Bradley Bitner’s new book on Paul’s political theology, published last month with Cambridge University Press, looks to offer an interesting approach to understanding the opening chapters of the New Testament letter of 1 Corinthians. Here are the details from the publisher page:
Bitner, Bradley J. Paul’s Political Strategy in 1 Corinthians 1-4. Cambridge University Press, 2015.

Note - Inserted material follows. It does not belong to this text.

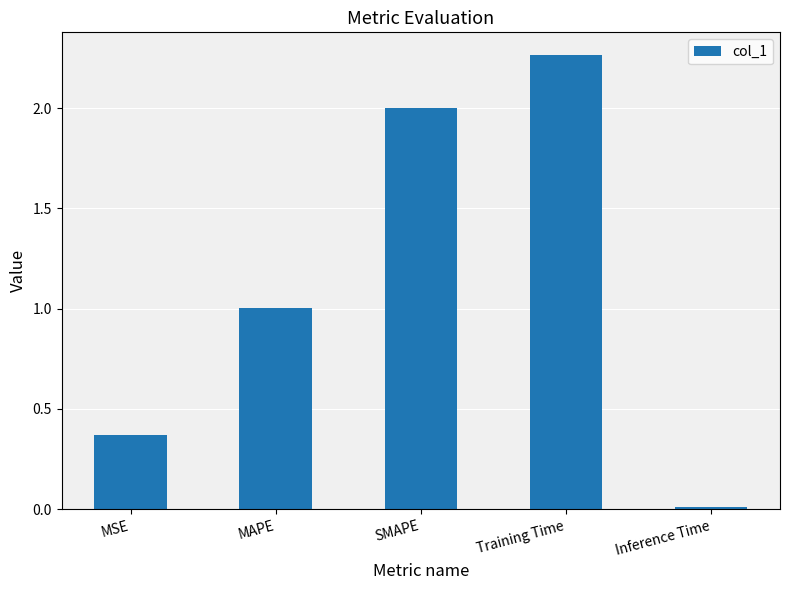

Rank the categories by value from highest to lowest.

Training Time, SMAPE, MAPE, MSE, Inference Time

Introduction: constituting the argument
Part I. Constitution and Covenant in Corinth:
1. Paul and politics
2. Law and life
3. The Corinthian constitution
4. Traces of covenant in Corinth
5. Constituting Corinth, Paul, and the assembly
Part II. Constitution and Covenant in 1 Corinthians 1:1-4:6:
6. 1 Corinthians 1:4-9 and the politics of thanksgiving
7. 1 Corinthians 3:5-4:5 and the politics of construction
Conclusion: comparison of constitutions.
This volume examines 1 Corinthians 1-4 within first-century politics, demonstrating the significance of Corinth’s constitution to the interpretation of Paul’s letter. Bradley J. Bitner shows that Paul carefully considered the Roman colonial context of Corinth, which underlay numerous ecclesial conflicts. Roman politics, however, cannot account for the entire shape of Paul’s response. Bridging the Hellenism-Judaism divide that has characterised much of Pauline scholarship, Bitner argues that Paul also appropriated Jewish-biblical notions of covenant. Epigraphical and papyrological evidence indicates that his chosen content and manner are best understood with reference to an ecclesial politeia informed by a distinctively Christ-centred political theology. This emerges as a ‘politics of thanksgiving’ in 1 Corinthians 1:4-9 and as a ‘politics of construction’ in 3:5-4:5, where Paul redirects gratitude and glory to God in Christ. This innovative account of Paul’s political theology offers fresh insight into his pastoral strategy among nascent Gentile-Jewish assemblies.